Too often, FDC sits at the edge of the conversation. In a system where professional recognition, equitable pay and conditions, burnout and administrative burden are rightly discussed, the FDC context is rarely considered in the development of strategic policy solutions.

As Gabrielle Sinclair once said at a Parliamentary Friends of Early Childhood breakfast, and I quote - “We have failed family day care.”

Too frequently, FDC is viewed through a lens of distrust or treated as a “lesser” version of centre based care. That framing has consequences.

It seeps into policy design and enforcement settings; it adds compliance load for sole operators; it erodes professional identity and, ultimately, wellbeing.

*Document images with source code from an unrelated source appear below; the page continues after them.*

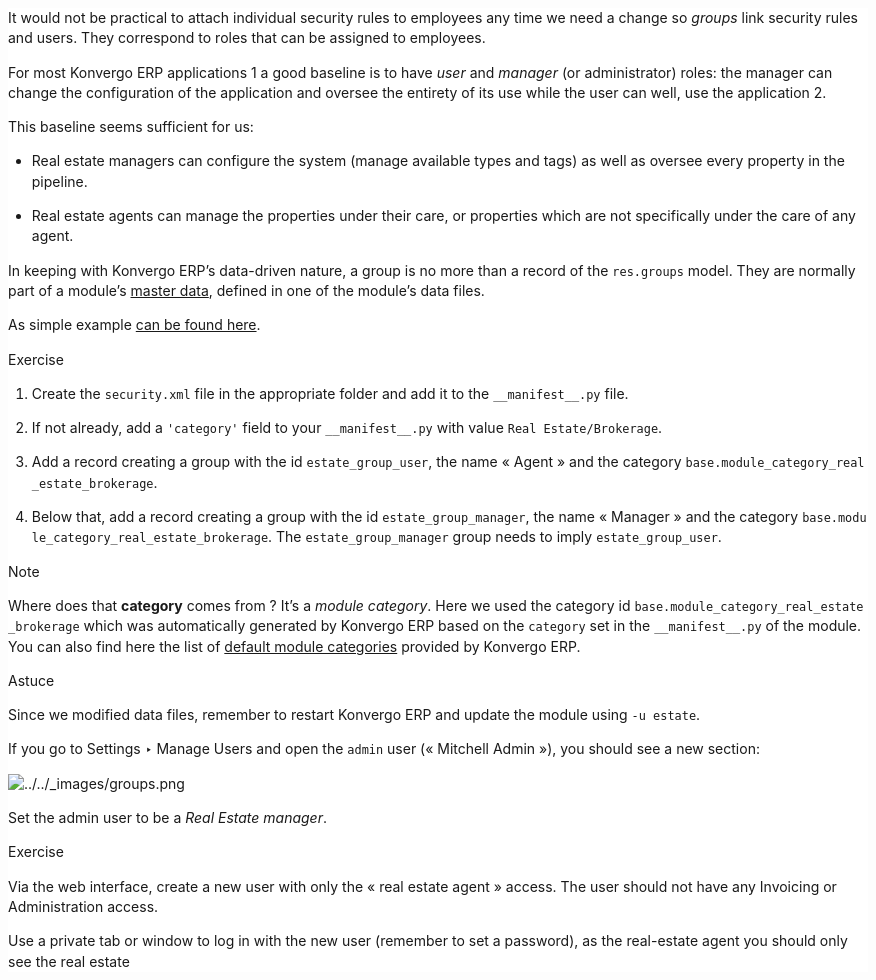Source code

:
It would not be practical to attach individual security rules to employees any
time we need a change so _groups_ link security rules and users. They
correspond to roles that can be assigned to employees.

For most Konvergo ERP applications 1 a good baseline is to have _user_ and _manager_
(or administrator) roles: the manager can change the configuration of the
application and oversee the entirety of its use while the user can well, use
the application 2.

This baseline seems sufficient for us:

  * Real estate managers can configure the system (manage available types and tags) as well as oversee every property in the pipeline.

  * Real estate agents can manage the properties under their care, or properties which are not specifically under the care of any agent.

In keeping with Konvergo ERP’s data-driven nature, a group is no more than a record of
the `res.groups` model. They are normally part of a module’s [master
data](define_module_data), defined in one of the module’s data files.

As simple example [can be found
here](https://github.com/odoo/odoo/blob/532c083cbbe0ee6e7a940e2bdc9c677bd56b62fa/addons/hr/security/hr_security.xml#L9-L14).

<div class="alert alert-dark">
<p class="alert-title">
Exercise</p><ol class="arabic simple">
<li><p>Create the <code>security.xml</code> file in the appropriate folder and add it to the <code>__manifest__.py</code> file.</p></li>
<li><p>If not already, add a <code>'category'</code> field to your <code>__manifest__.py</code> with value <code>Real Estate/Brokerage</code>.</p></li>
<li><p>Add a record creating a group with the id <code>estate_group_user</code>, the name « Agent »
and the category <code>base.module_category_real_estate_brokerage</code>.</p></li>
<li><p>Below that, add a record creating a group with the id <code>estate_group_manager</code>,
the name « Manager » and the category <code>base.module_category_real_estate_brokerage</code>.
The <code>estate_group_manager</code> group needs to imply <code>estate_group_user</code>.</p></li>
</ol>
<div class="alert alert-primary">
<p class="alert-title">
Note</p><p>Where does that <b>category</b> comes from ? It’s a <em>module category</em>.
Here we used the category id <code>base.module_category_real_estate_brokerage</code>
which was automatically generated by Konvergo ERP based on the <code>category</code> set in the <code>__manifest__.py</code> of the module.
You can also find here the list of
<a href="https://github.com/odoo/odoo/blob/71da80deb044852a2af6b111d695f94aad7803ac/odoo/addons/base/data/ir_module_category_data.xml">default module categories</a>
provided by Konvergo ERP.</p>
</div>
<div class="alert alert-tip">
<p class="alert-title">
Astuce</p><p>Since we modified data files, remember to restart Konvergo ERP and update the
module using <code>-u estate</code>.</p>
</div>
<p>If you go to Settings ‣ Manage Users and open the
<code>admin</code> user (« Mitchell Admin »), you should see a new section:</p>
<div class="figure align-default">
<img alt="../../_images/groups.png" src="../../_images/groups.png"/>
</div>
<p>Set the admin user to be a <em>Real Estate manager</em>.</p>
</div> <div class="alert alert-dark">
<p class="alert-title">
Exercise</p><p>Via the web interface, create a new user with only the « real estate agent »
access. The user should not have any Invoicing or Administration access.</p>
<p>Use a private tab or window to log in with the new user (remember to set
a password), as the real-estate agent you should only see the real estate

When viable FDC places disappear under poorly calibrated regulations or deficit narratives, families lose access and choice - especially those needing flexibility or non standard hours, or culturally responsive options.

Meanwhile, on the things that drive quality, FDC excels.

  • On structural quality, it offers small groups and low ratios with one consistent educator.
  • On process quality, it delivers individualised programming and continuity of relationships over time. Yet too often these strengths are not recognised - let alone designed for.

If we are serious about equitable child outcomes across the ECEC system, we must also be serious about equitable wellbeing supports for every educator in that system. And that starts by recognising the unique realities of their work - and designing for them, not despite them.

If we are serious about equitable outcomes for children, we must be serious about equitable wellbeing supports for every educator. That starts by designing for FDC, not despite it:

  • Proportionate regulation calibrated to a home based, sole educator setting.
  • Targeted wellbeing and capability supports that reduce administrative noise and enable presence with children.
  • A strengths based public narrative that reflects what independent inquiries – like the ACCC and Productivity Commission - have made clear: family day care is vital to access, flexibility and inclusion, even as the sector remains in decline and on the periphery of policy discourse.

The test is simple: do our policies and our language make it easier for a sole educator, working from home, to be well, to be valued and to be present for children? If yes, children benefit. If no, access, equity and outcomes suffer. It’s time to see, support and trust family day care - and to build a system that fits the model we say we value.